### Work to be completed
Copy every line of the listing below word for word, leaving out the pictures.

### Dataset extract

# # # #

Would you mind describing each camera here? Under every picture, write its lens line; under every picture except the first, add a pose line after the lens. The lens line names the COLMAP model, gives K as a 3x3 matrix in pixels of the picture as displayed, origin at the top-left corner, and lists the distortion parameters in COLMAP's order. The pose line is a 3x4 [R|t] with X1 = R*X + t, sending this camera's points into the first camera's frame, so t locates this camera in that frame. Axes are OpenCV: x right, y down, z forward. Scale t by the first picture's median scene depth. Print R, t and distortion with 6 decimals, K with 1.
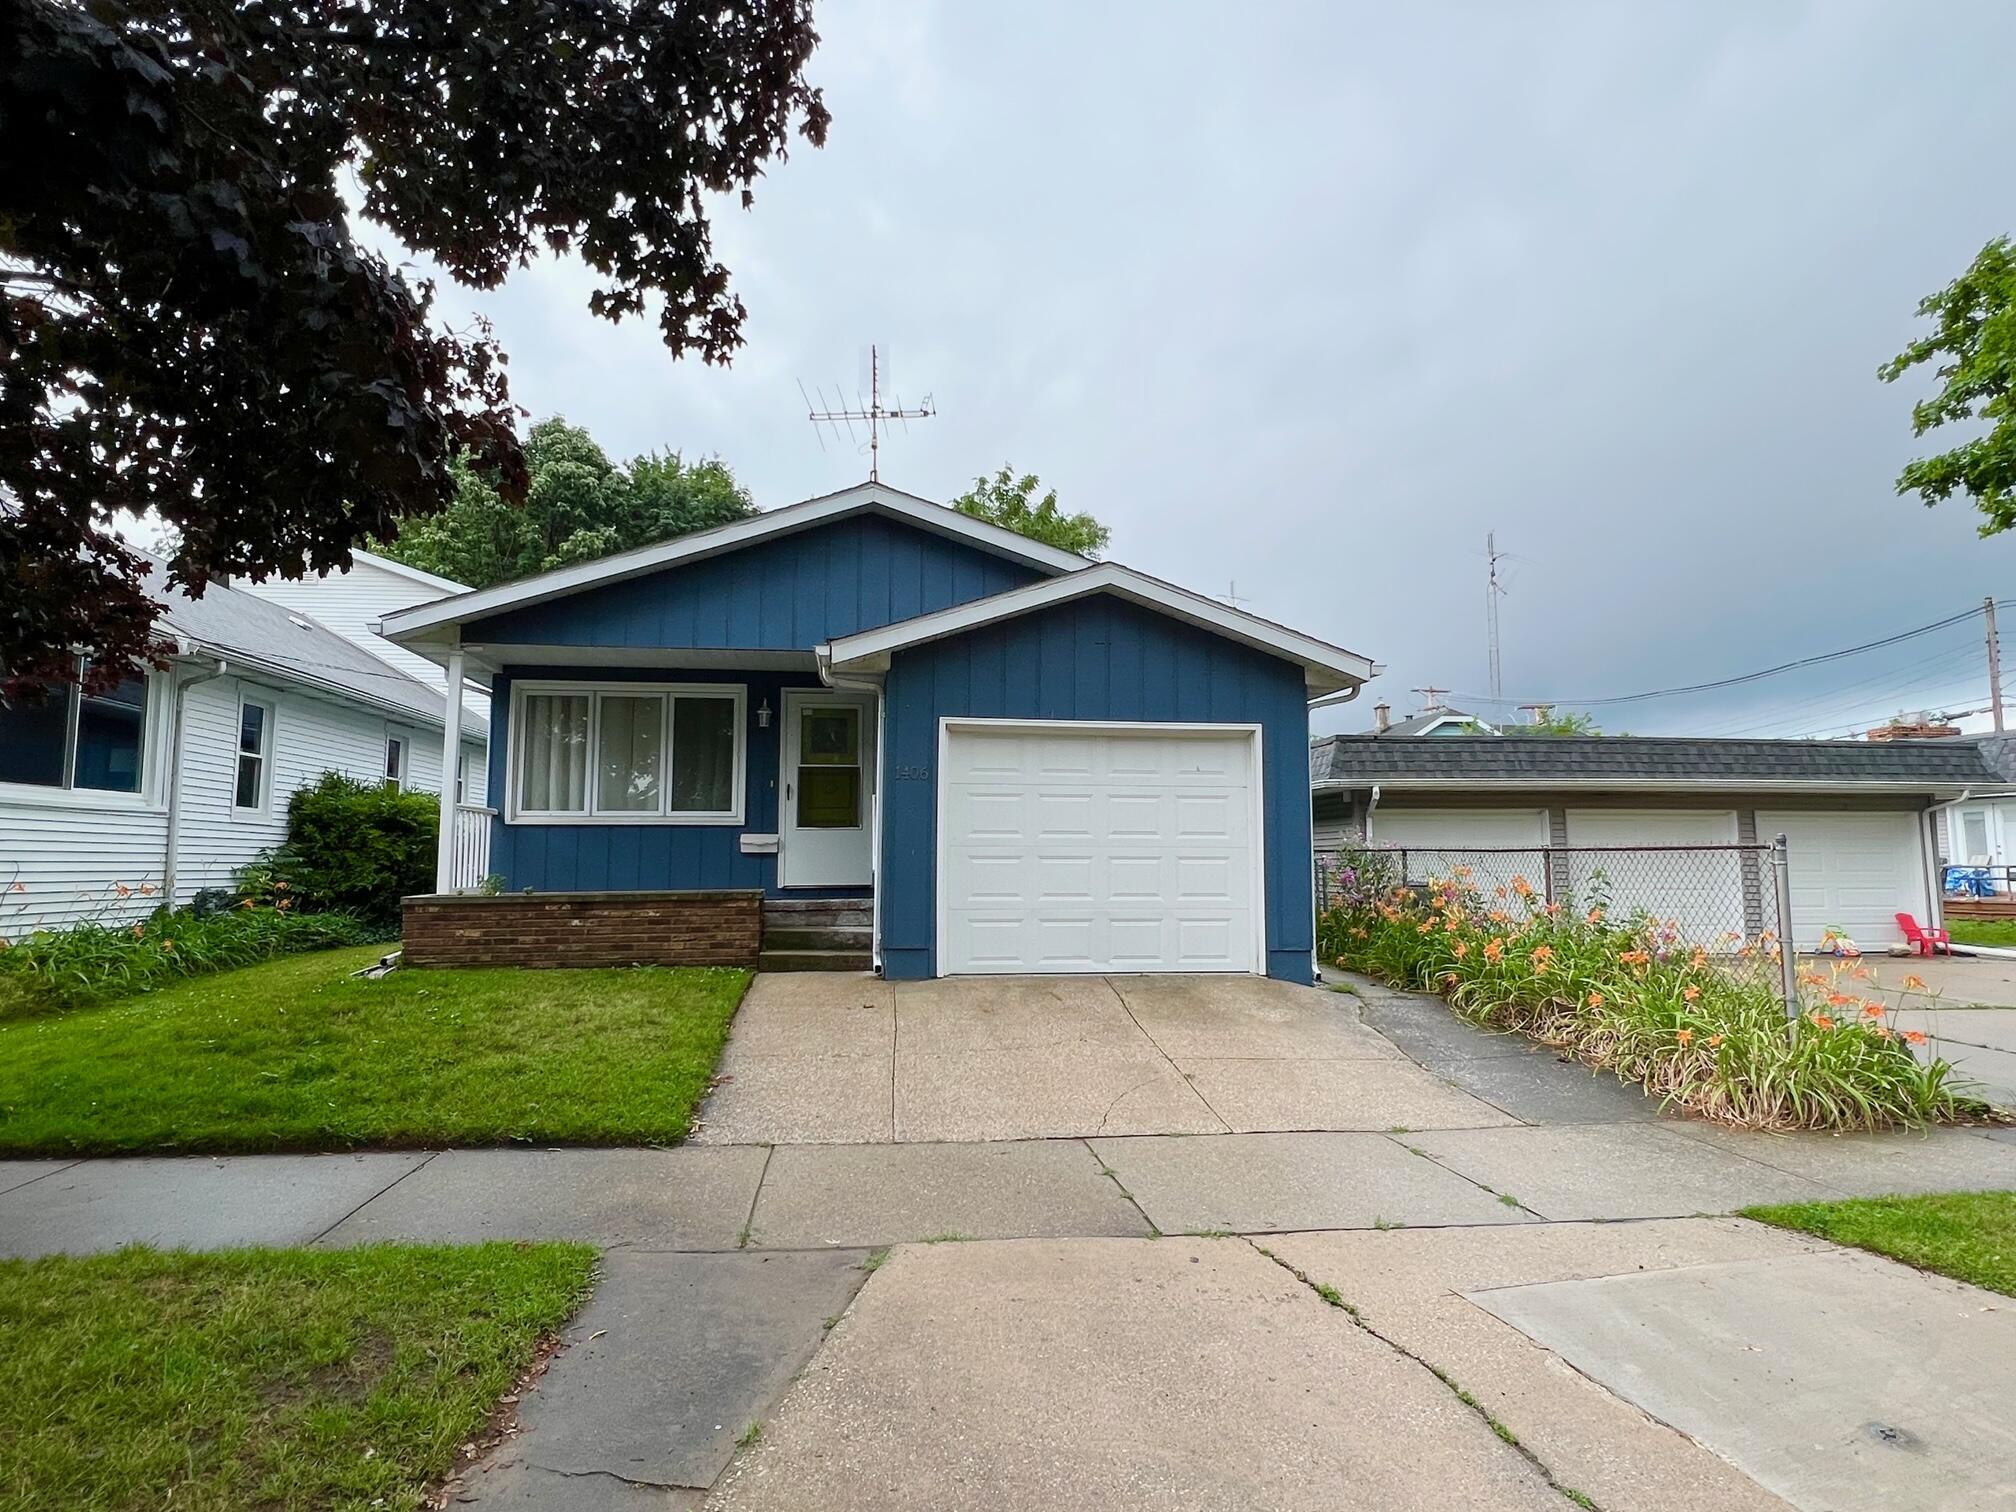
lens RADIAL K [[1083.9, 0, 1013.6], [0, 1083.9, 756.5], [0, 0, 1]] dist [-0.002228, 0.005902]
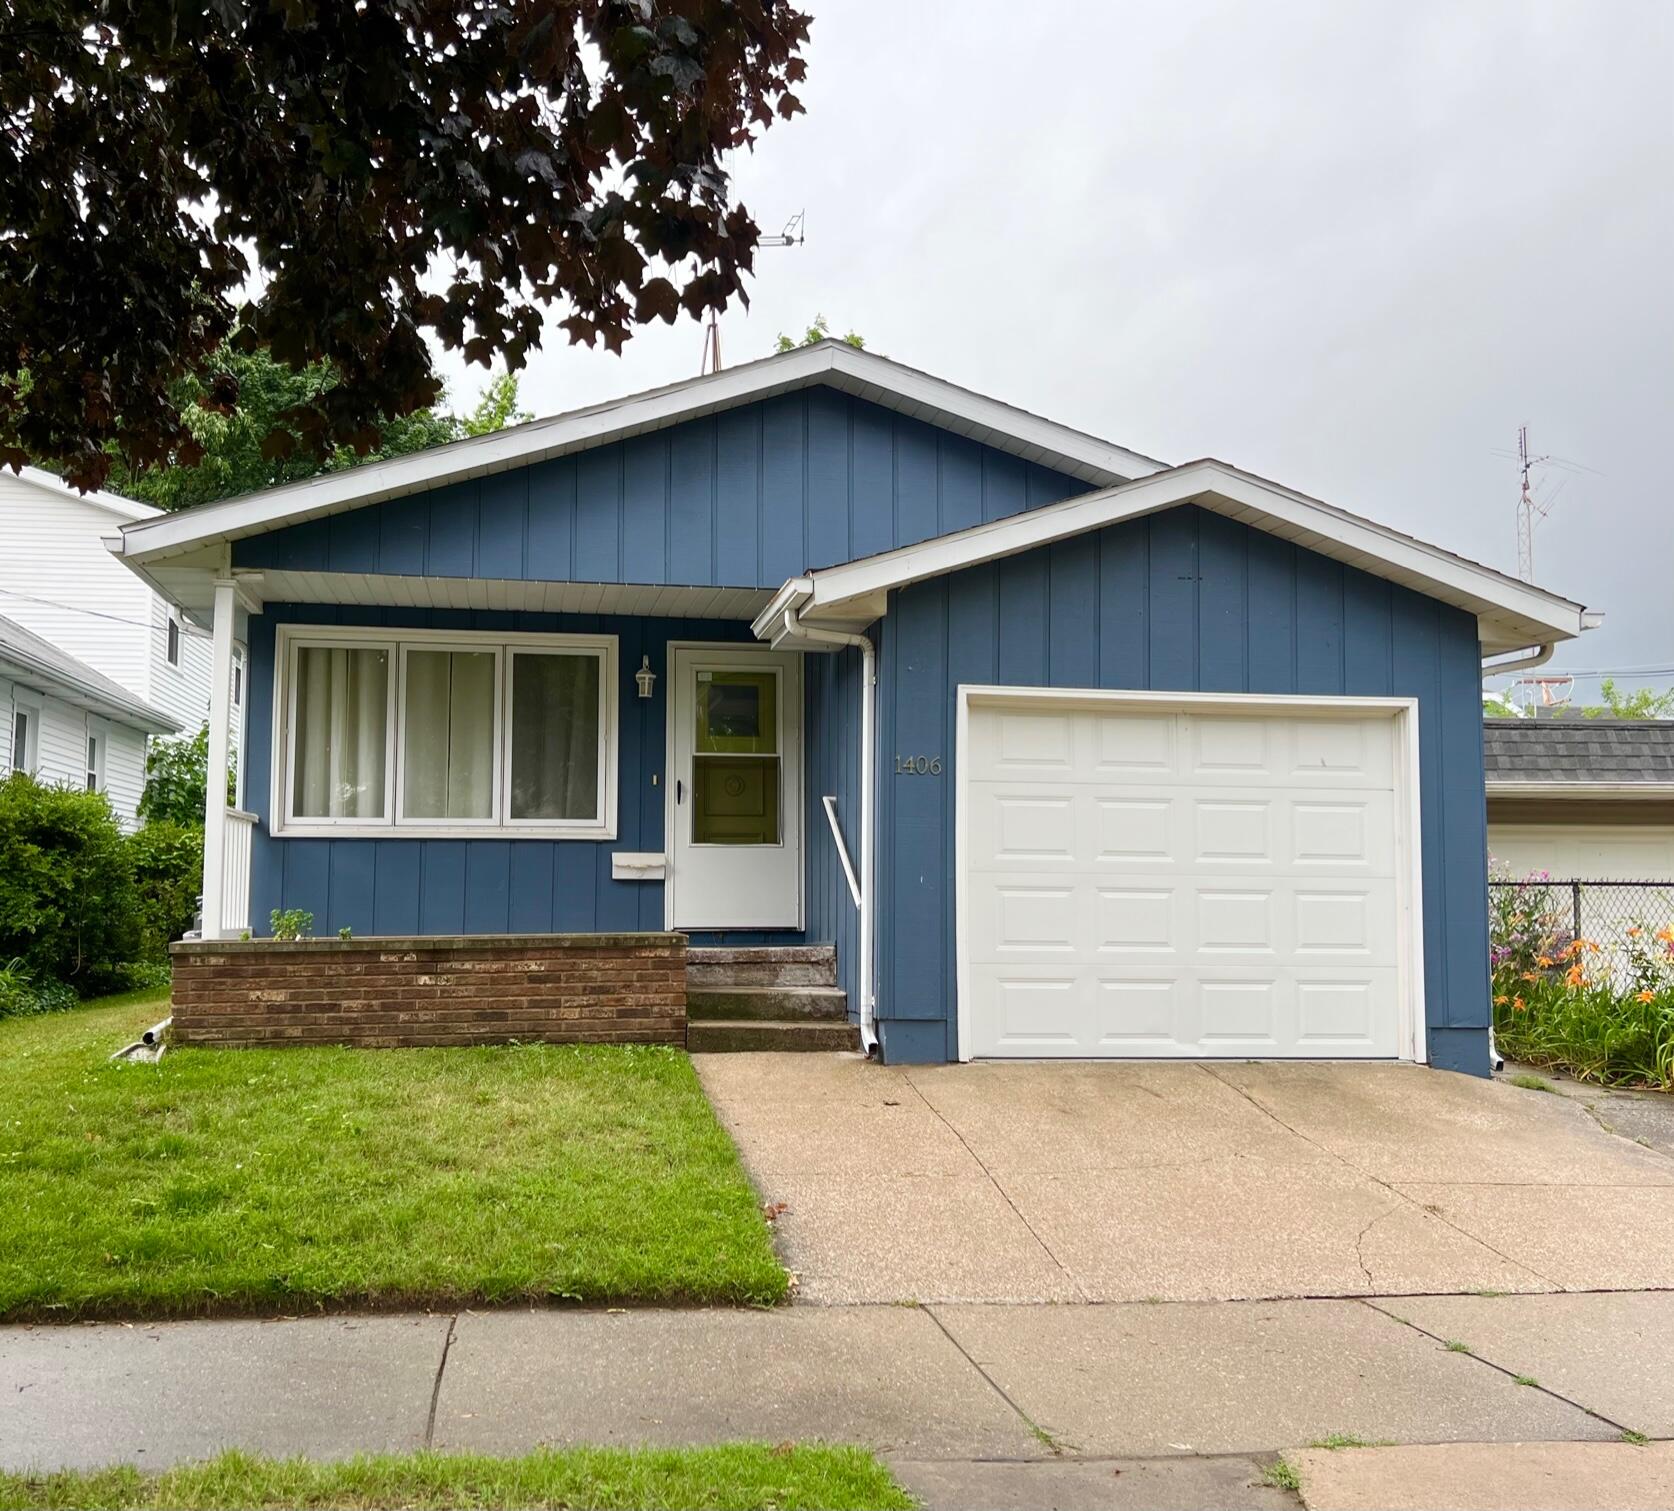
lens RADIAL K [[1563.0, 0, 833.7], [0, 1563.0, 746.4], [0, 0, 1]] dist [0.053640, 0.000000]
pose [[0.999806, 0.007891, 0.018061, -0.159527], [-0.007900, 0.999969, 0.000428, 0.003300], [-0.018058, -0.000571, 0.999837, 0.003451]]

# # # #

### Solution to the problem
Would you mind describing each camera here? Under every picture, write its lens line; under every picture except the first, add a pose line after the lens. The lens line names the COLMAP model, gives K as a 3x3 matrix in pixels of the picture as displayed, origin at the top-left corner, and lists the distortion parameters in COLMAP's order. The pose line is a 3x4 [R|t] with X1 = R*X + t, sending this camera's points into the first camera's frame, so t locates this camera in that frame. Axes are OpenCV: x right, y down, z forward. Scale t by the first picture's median scene depth. Print R, t and distortion with 6 decimals, K with 1.
lens RADIAL K [[1083.9, 0, 1013.6], [0, 1083.9, 756.5], [0, 0, 1]] dist [-0.002228, 0.005902]
lens RADIAL K [[1563.0, 0, 833.7], [0, 1563.0, 746.4], [0, 0, 1]] dist [0.053640, 0.000000]
pose [[0.999806, 0.007891, 0.018061, -0.159527], [-0.007900, 0.999969, 0.000428, 0.003300], [-0.018058, -0.000571, 0.999837, 0.003451]]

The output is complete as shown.